More recently, investigators have asked whether patients simply use the BTS to meet the visual acuity criteria or whether they actually use the device when diving (Bowers et. al., 2005).  The conducted a survey of BTS drivers with moderately reduced visual acuity using a modified Driving Habits Questionnaire previously used to study patients with age-related macular degeneration (DeCarlo et. al., 2003).  Interestingly, they found that 74% indicated that the BTS was helpful and 90% would continue to use it for driving even if it were not required.  The bad news was that only 62% reported always wearing the BTS.  Ultimately, as with all patient counseling and education, it takes time to ensure that the BTS driver understands that the guidelines are in place to maximize their personal safety as well as those around them.

We have had great success at the University of Houston College of Optometry Center for Sight Enhancement in utilizing a multi-disciplinary approach to assist patients with visual impairments to successfully obtain a driver’s license in Texas.  The emphasis on training to assure safe and effective use of the BTS during the driving task is an integral component of the program and helps to reinforce compliance.  We also collaborate with a driving rehabilitation instructor who is also an occupational therapist to reinforce that the skills of BTS use may be successfully transferred to the dynamic task of driving.  Other groups have also described various approaches to integrating the skills necessary for BTS use and driving (Huss, 1988; Park et. al., 1995; Politzer, 1995).  As demand grows for these services, occupational therapists and driving schools are evolving to help meet these needs and may offer excellent opportunities for collaboration.

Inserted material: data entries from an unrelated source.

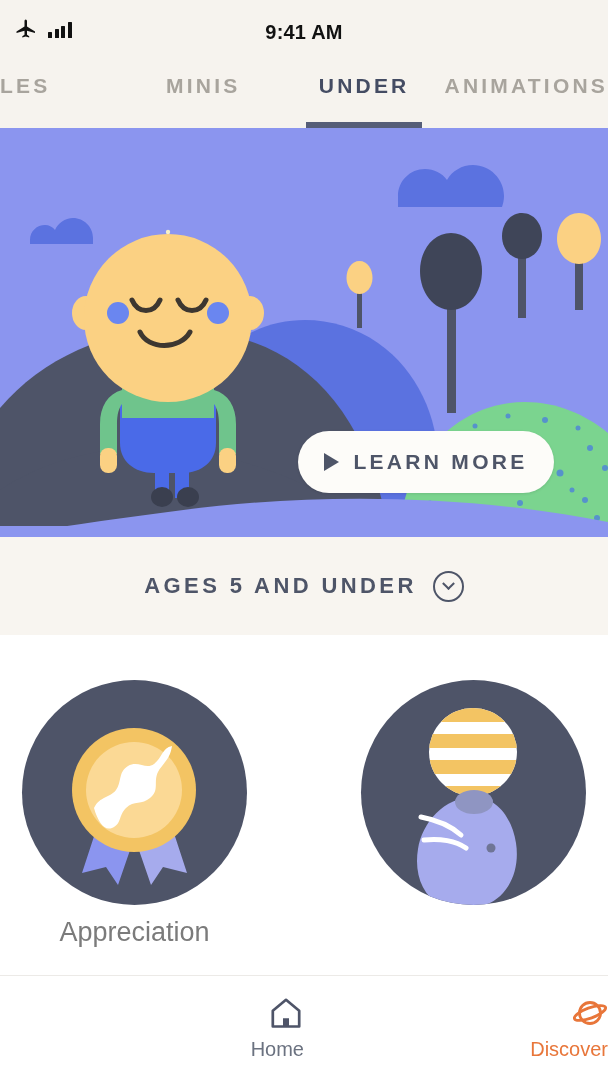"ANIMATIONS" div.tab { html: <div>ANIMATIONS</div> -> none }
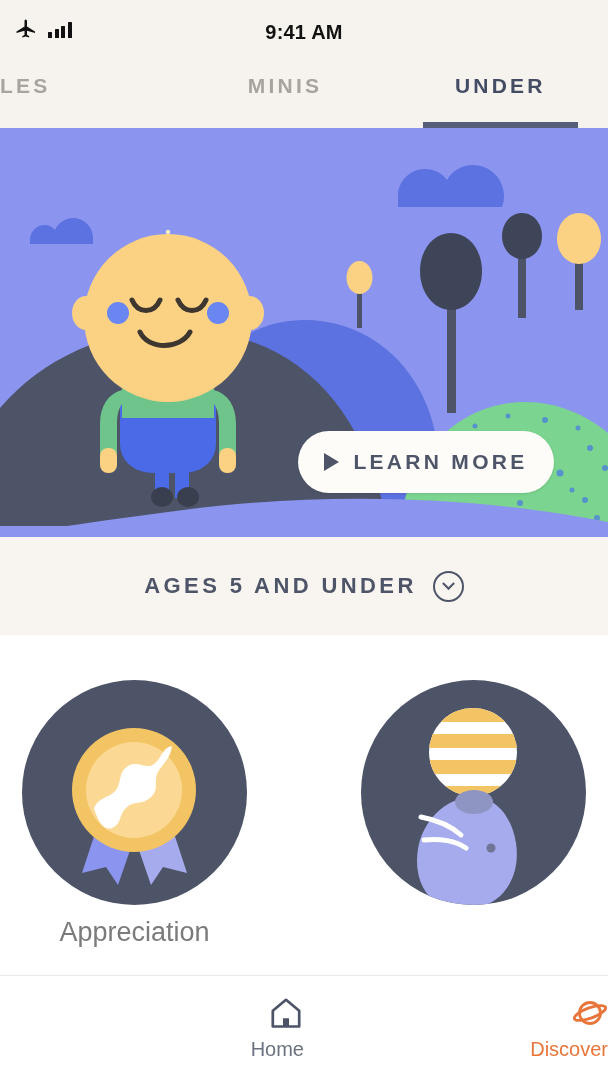"LEARN MORE" div.learn-more { html: <div> <span></span> <span>LEARN MORE</span> </div> -> none }
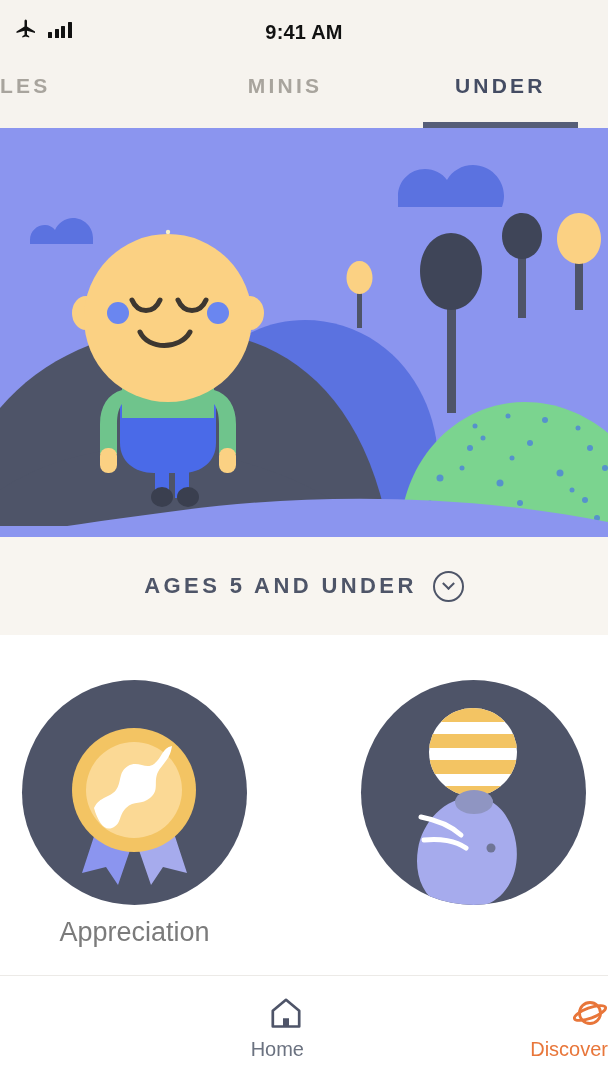"Appreciation" .card-label { margin-top: 12px -> 28px }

The purpose of this article is to dispel some of the prejudice and anxiety associated with the goal of driving in low vision rehabilitation.  Persons with low vision may drive safely and confidently given the right adaptive aids, training, and evaluation.  In partnership with the state DPS or DMV, along with other providers such as occupational therapists and driving instructors, optometrists are well positioned to be able to offer advanced care and services to maximize their patient’s goal for independent travel.  A subsequent article will address the topics of prescribing a BTS, training, and driving rehabilitation.